### [Provided records]
*** Block opens ***

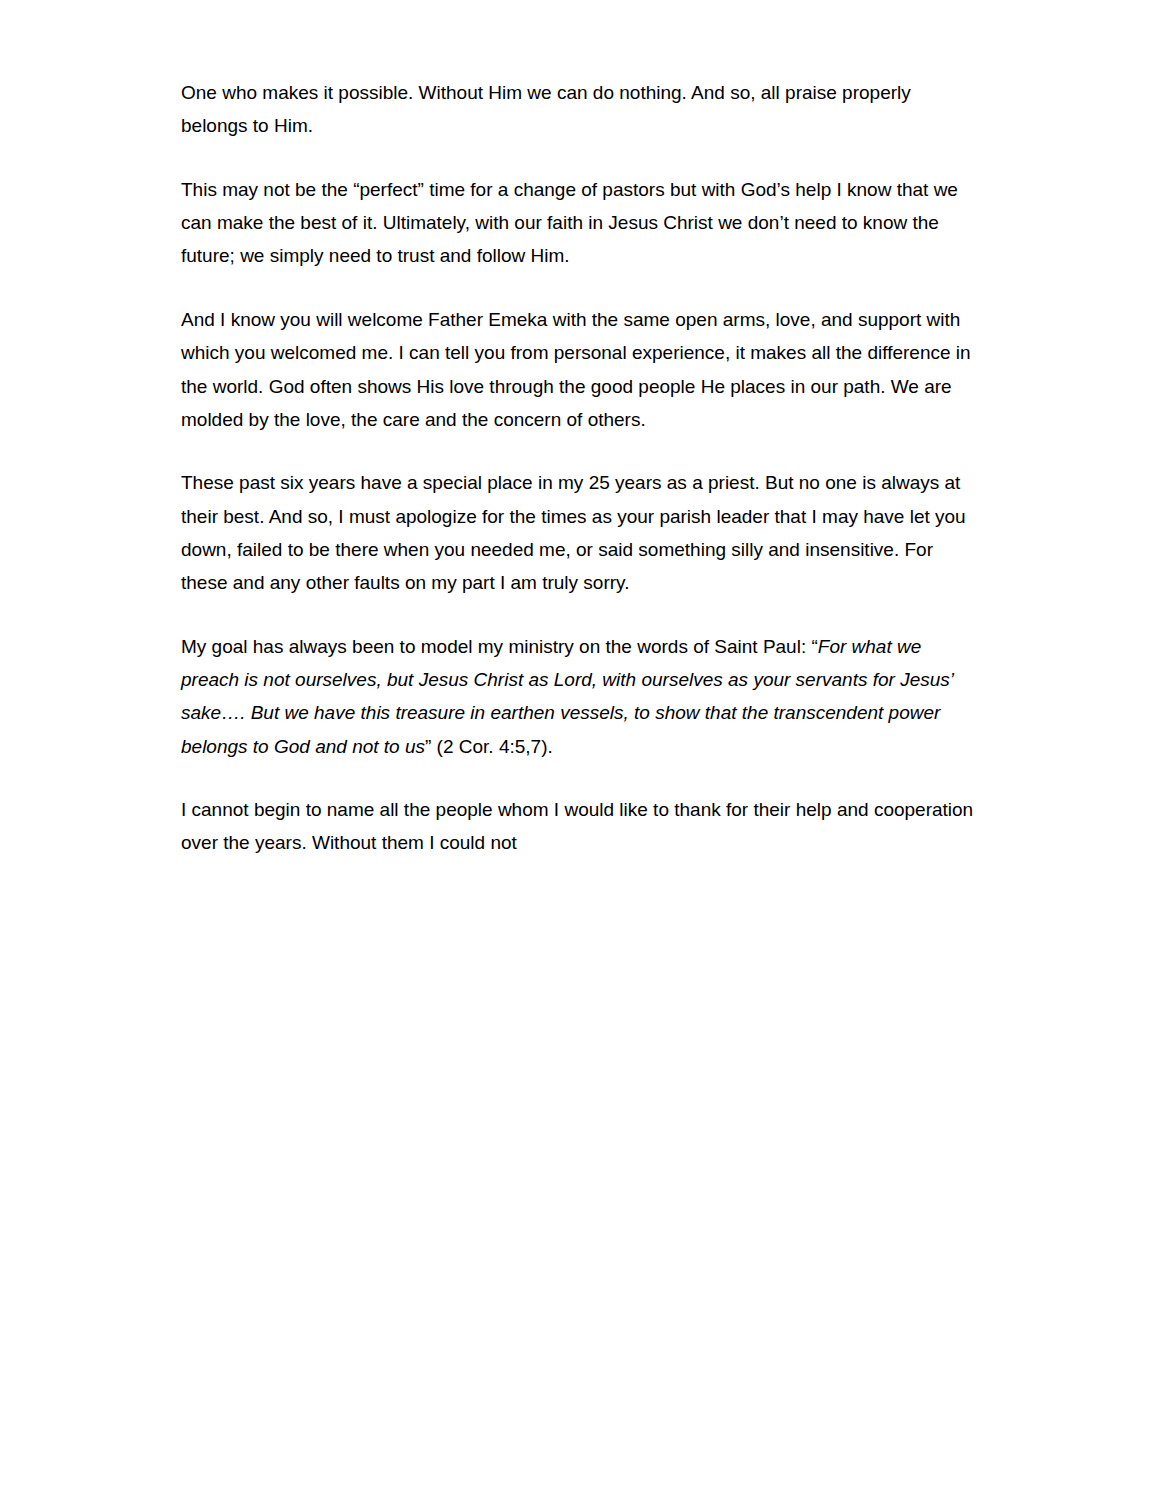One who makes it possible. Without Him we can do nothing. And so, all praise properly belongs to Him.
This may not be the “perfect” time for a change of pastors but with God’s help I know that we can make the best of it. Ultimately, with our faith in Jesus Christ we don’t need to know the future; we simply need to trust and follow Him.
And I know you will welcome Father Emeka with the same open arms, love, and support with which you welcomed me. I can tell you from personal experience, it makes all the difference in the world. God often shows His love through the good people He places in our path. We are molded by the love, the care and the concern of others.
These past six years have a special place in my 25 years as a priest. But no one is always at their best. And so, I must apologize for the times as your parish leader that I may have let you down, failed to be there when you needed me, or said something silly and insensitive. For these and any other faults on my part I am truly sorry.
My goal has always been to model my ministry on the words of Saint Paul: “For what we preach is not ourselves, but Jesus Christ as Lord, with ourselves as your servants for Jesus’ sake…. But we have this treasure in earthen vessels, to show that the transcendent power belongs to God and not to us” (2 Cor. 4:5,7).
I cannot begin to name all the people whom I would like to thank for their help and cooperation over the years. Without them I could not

*** Block closes ***
*** Block opens ***

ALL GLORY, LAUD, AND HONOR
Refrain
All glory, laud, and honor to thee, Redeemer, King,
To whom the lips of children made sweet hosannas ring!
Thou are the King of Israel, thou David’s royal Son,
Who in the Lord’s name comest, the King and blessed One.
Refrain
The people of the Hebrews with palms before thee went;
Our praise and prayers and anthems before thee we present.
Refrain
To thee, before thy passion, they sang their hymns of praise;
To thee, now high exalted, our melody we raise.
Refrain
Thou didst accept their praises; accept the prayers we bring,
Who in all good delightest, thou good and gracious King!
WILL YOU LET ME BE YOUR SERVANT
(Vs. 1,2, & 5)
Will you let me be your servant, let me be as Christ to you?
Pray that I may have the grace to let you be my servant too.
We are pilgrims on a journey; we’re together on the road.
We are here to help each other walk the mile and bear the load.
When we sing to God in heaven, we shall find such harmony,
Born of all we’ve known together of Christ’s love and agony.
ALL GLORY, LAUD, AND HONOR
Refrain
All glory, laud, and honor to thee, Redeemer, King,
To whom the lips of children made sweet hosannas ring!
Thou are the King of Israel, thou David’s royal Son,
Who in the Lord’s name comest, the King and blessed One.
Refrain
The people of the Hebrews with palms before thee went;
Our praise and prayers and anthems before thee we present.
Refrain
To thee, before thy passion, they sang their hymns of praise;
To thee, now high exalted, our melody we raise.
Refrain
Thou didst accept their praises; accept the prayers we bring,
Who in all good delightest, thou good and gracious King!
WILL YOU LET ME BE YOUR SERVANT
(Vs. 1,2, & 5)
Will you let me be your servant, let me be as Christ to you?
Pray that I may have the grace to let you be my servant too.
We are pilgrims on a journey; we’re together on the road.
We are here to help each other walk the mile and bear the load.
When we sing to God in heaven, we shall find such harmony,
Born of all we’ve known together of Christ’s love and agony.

*** Block closes ***

### [What this task involves]
Which lines of the records contain "years"? Show each of them.

### [Solution to this exercise]
These past six years have a special place in my 25 years as a priest. But no one is always at their best. And so, I must apologize for the times as your parish leader that I may have let you down, failed to be there when you needed me, or said something silly and insensitive. For these and any other faults on my part I am truly sorry.
I cannot begin to name all the people whom I would like to thank for their help and cooperation over the years. Without them I could not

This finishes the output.